The governor has said he wants to make climate change a top issue in the campaign, but he is lagging well behind his leading rivals in recent polls.
According to the EPA, the three sectors addressed in Inslee’s plan represent nearly 70 percent of U.S. emissions. Emissions from industry account for another 22 percent.
Jesse Jenkins, a postdoctoral fellow at the Harvard University Center for the Environment, said the beginnings of Inslee’s plan were good, but he noted it did not yet address some key areas.
“What the plan leaves out is industry, where emissions primarily come from chemicals and refiners, cement and steel,” Jenkins said. He added that the plan currently lacked targets for emissions from existing buildings as well as long-distance transportation like rail and airlines.

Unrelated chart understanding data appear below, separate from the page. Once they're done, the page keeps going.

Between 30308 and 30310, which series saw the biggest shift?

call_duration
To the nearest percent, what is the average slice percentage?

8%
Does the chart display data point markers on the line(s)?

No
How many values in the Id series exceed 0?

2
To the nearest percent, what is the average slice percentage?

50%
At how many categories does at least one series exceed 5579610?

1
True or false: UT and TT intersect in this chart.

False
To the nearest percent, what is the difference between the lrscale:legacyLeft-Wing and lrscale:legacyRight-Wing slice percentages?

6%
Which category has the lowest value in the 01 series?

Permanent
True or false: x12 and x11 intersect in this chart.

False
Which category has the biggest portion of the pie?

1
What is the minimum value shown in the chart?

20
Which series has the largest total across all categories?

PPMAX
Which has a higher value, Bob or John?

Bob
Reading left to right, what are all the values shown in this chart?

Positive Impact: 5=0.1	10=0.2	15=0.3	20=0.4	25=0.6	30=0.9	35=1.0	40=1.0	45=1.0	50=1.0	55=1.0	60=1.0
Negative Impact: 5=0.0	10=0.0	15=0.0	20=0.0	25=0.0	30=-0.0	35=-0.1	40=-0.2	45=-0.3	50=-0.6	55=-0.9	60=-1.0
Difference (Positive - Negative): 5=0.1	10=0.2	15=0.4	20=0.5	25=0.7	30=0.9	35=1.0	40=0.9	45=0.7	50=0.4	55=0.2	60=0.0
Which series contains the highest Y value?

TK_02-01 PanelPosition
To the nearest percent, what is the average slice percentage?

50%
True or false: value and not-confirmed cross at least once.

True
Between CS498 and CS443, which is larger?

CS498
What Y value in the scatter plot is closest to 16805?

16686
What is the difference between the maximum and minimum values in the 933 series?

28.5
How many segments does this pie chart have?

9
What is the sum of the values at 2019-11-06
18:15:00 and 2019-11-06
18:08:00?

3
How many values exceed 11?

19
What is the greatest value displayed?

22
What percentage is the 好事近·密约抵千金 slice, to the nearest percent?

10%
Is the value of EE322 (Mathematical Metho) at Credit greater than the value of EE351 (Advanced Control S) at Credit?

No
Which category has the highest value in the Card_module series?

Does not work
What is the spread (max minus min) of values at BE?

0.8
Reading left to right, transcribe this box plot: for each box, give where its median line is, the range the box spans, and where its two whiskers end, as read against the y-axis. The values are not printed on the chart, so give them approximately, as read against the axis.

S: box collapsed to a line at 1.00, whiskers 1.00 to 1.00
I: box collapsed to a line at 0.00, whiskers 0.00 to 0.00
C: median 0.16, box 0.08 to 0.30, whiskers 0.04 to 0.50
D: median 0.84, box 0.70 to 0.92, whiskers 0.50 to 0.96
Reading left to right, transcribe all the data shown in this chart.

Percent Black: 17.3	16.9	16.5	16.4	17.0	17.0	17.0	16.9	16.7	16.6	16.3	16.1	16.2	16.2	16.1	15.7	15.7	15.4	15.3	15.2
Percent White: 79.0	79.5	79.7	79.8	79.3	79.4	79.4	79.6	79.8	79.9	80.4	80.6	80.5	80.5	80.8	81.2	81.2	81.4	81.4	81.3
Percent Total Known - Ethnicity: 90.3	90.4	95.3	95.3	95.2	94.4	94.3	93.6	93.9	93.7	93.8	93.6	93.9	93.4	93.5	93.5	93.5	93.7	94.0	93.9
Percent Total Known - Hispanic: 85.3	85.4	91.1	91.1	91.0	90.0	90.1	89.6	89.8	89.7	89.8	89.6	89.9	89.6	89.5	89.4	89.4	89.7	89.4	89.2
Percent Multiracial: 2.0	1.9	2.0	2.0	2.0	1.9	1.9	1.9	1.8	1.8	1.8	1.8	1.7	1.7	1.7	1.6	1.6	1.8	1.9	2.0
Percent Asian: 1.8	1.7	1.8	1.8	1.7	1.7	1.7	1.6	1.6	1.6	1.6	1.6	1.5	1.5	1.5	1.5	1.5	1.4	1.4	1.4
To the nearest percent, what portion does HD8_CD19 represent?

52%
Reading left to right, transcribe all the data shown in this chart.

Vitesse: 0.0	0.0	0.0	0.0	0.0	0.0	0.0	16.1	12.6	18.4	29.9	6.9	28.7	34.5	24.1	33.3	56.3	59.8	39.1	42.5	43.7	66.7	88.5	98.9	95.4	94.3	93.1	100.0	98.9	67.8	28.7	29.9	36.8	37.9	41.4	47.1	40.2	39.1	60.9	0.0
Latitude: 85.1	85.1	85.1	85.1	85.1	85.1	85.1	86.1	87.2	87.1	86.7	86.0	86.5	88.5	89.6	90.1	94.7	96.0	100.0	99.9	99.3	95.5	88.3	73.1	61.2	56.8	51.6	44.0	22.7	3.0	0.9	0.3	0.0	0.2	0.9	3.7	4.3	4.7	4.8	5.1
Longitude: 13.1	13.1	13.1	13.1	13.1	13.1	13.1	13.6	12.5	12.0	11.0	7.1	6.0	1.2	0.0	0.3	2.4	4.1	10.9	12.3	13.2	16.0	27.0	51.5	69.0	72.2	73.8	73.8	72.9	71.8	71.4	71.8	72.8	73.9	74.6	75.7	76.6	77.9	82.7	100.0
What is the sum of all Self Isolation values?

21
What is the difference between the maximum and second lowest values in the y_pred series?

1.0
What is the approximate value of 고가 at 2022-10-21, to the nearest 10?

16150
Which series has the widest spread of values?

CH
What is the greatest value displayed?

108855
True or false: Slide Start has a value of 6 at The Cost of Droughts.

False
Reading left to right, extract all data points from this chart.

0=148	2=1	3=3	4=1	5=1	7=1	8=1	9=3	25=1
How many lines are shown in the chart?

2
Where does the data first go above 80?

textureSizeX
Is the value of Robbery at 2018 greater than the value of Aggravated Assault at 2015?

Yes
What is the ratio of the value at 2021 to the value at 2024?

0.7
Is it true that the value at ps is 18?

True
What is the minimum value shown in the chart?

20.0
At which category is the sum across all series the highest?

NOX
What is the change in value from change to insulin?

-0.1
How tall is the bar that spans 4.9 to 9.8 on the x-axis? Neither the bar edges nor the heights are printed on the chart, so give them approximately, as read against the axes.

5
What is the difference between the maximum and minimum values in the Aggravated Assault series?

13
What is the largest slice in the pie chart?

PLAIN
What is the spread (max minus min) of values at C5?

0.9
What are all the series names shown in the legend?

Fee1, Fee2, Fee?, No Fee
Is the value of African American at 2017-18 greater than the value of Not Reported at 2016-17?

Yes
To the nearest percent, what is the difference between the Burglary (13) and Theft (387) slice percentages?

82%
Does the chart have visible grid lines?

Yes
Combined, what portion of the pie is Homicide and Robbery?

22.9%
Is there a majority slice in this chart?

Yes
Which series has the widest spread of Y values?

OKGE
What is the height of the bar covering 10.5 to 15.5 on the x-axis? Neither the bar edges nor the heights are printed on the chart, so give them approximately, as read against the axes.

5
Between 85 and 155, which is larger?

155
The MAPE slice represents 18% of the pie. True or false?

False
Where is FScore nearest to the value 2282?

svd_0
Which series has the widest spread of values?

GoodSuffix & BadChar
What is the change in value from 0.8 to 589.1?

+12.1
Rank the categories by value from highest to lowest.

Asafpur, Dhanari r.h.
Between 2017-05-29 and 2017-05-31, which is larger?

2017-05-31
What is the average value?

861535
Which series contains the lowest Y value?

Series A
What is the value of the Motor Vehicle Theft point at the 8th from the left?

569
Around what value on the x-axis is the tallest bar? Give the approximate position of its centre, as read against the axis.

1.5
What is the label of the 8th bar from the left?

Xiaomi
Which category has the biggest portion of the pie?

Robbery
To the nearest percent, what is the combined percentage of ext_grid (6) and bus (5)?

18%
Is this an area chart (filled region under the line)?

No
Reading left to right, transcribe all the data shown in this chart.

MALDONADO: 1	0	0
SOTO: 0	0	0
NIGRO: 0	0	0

In a statement Friday, Inslee’s team said he would announce additional policies in the coming weeks that would build out other aspects of his plan to fight climate change. They include strategies to slash climate pollution from the transportation sector and from existing buildings, and ways to support clean manufacturing and sustainable agriculture.
“The specifics matter,” said Jigar Shah, a solar power entrepreneur and author. He noted that a number of the elements of Inslee’s plan come from the governor’s experiences in Washington state. Inslee’s call to retire the nation’s coal fleet by 2030, for example, draws from his negotiations with his state’s utilities to start a ban on coal power in 2025.
“The vast majority of politicians don’t have primary knowledge about what’s possible,” Shah said. He praised Inslee’s targets, which he said drew from real-world experience and were “not just random dates.”